Aucun de nous ne reviendra (Auschwitz et après I)

Ouf! Oui, ouf, car parfois une onomatopée peut contenir bien des choses. De ces évènements impossibles à décrire dans leur intégralité, de ces horreurs que seul le vécu permet de comprendre… et que Charlotte Delbo, avec Aucun de nous ne reviendra: Auschwitz et après 1, réussit à nous laisser entrevoir par l’entremise d’une écriture forte, une écriture douce mais puissante, qui dit peu mais montre, qui ouvre une fenêtre sur le quotidien des femmes détenues dans le camp d’Auschwitz.

Aucun de nous ne reviendra Auschwitz et après Charlotte Delbo

Une écriture morcelée, qui présente l’horreur comme dans les films, en tableaux qui s’allument et qui s’éteignent, parce que le cœur ne peut recevoir l’horreur que par fragments, et parce que la vie des femmes et des hommes d’Auschwitz n’était plus que fragments.

Aucun de nous ne reviendra: Auschwitz et après 1 est un livre dur maquillé sous une écriture douce et féminine. C’est un livre aux images fortes. Oui, malgré l’absence d’illustration, même sur la couverture, je dirais que ce livre en est un d’images. Non, on n’en conserve pas des mots: seulement des images.

Premier d’une trilogie (Auschwitz et après) que je ne croirais pas lire en entier, pas tout de suite, ce témoignage est celui de Charlotte Delbo, l’une des 230 femmes déportées vers Auschwitz le 24 janvier 1943. Et qui a survécu.

Et qui tente de restituer l’horreur pour nous qui ne pouvons pas comprendre.

Aucun de nous ne reviendra: Auschwitz et après 1 en extraits

   “Il y a une petite fille qui tient sa poupée sur son cœur, on asphyxie aussi les poupées.” (p. 15)

   “« Regardez. Oh, je vous assure qu’elle a bougé. Celle-là, l’avant-dernière. Sa main… ses doigts se déplient, j’en suis sûre. »
Les doigts se déplient lentement, c’est la neige qui fleurit en une anémone de mer décolorée.” (p. 32)
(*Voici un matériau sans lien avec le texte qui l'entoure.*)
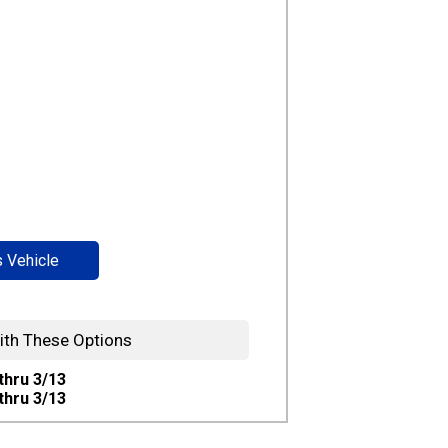
s Vehicle
ith These Options
 thru 3/13
 thru 3/13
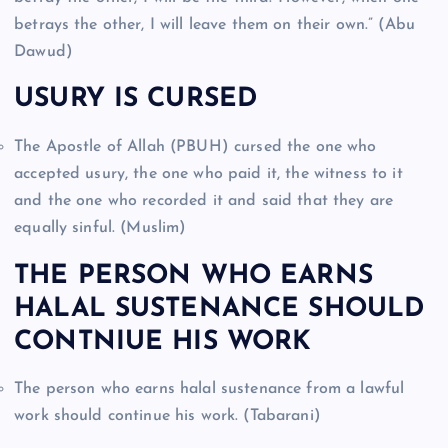
betrays the other, I will leave them on their own.” (Abu
Dawud)
USURY IS CURSED
The Apostle of Allah (PBUH) cursed the one who
accepted usury, the one who paid it, the witness to it
and the one who recorded it and said that they are
equally sinful. (Muslim)
THE PERSON WHO EARNS
HALAL SUSTENANCE SHOULD
CONTNIUE HIS WORK
The person who earns halal sustenance from a lawful
work should continue his work. (Tabarani)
   “Immobiles depuis le milieu de la nuit, nous devenions si lourdes à nos jambes que nous enfoncions dans la terre, dans la glace, sans pouvoir rien contre l’engourdissement. Le froid meurtrissait les tempes, les maxillaires, à croire que les os se disloquaient, que le crâne éclatait. Nous avions renoncé à sauter d’un pied sur l’autre, à taper des talons, à frotter nos paumes. C’était une gymnastique épuisante.
Nous restions immobiles. La volonté de lutter et de résister, la vie, s’étaient réfugiées dans une portion rapetissée du corps, juste l’immédiate périphérie du cœur.” (p. 42)

   “J’avais couru, couru sans rien voir. J’avais couru, couru sans rien penser, sans savoir qu’il y avait un danger, n’en ayant qu’une notion vague et proche à la fois. Schneller. Schneller. Une fois j’avais regardé ma chaussure, le lacet défait, sans cesser de courir. J’avais couru sans sentir les coups de bâton, de ceinturon qui m’assommaient. Et puis j’avais eu envie de rire. Ou plutôt non, j’avais vu un double ayant envie de rire. Mon cousin m’affirmait qu’un canard marchait encore le cou tranché. Et ce canard se mettait à courir, à courir, sa tête tombée derrière lui, qu’il ne voyait pas, ce canard courait comme ne court jamais un canard, regardant sa chaussure et se moquant du reste, maintenant, la tête tombée, il ne risque plus rien.” (p. 63-64)

   “Personne ne peut s’endormir ce soir.
Le vent souffle et siffle et gémit. C’est le gémissement qui monte des marais, un sanglot qui gonfle, gonfle et éclate et s’apaise dans un silence de frisson, un autre sanglot qui gonfle et éclate et s’éteint.
Personne ne peut s’endormir.
Et dans le silence, entre les sanglots du vent, des râles. Étouffés d’abord, puis distincts, puis forts, si forts que l’oreille qui veut les situer les entend encore quand le vent s’abat.
Personne ne peut s’endormir.” (p. 69)

   “J’ai envie de me coucher dans la boue et d’attendre. D’attendre que la kapo me trouve morte. Pas si facile de mourir. C’est terrible ce qu’il faut battre longtemps quelqu’un, à coups de pelle ou à coups de bâton, avant qu’il meure.” (p. 163)

DELBO, Charlotte. Aucun de nous ne reviendra: Auschwitz et après 1, Éditions de Minuit, Paris, 1970, 181 p.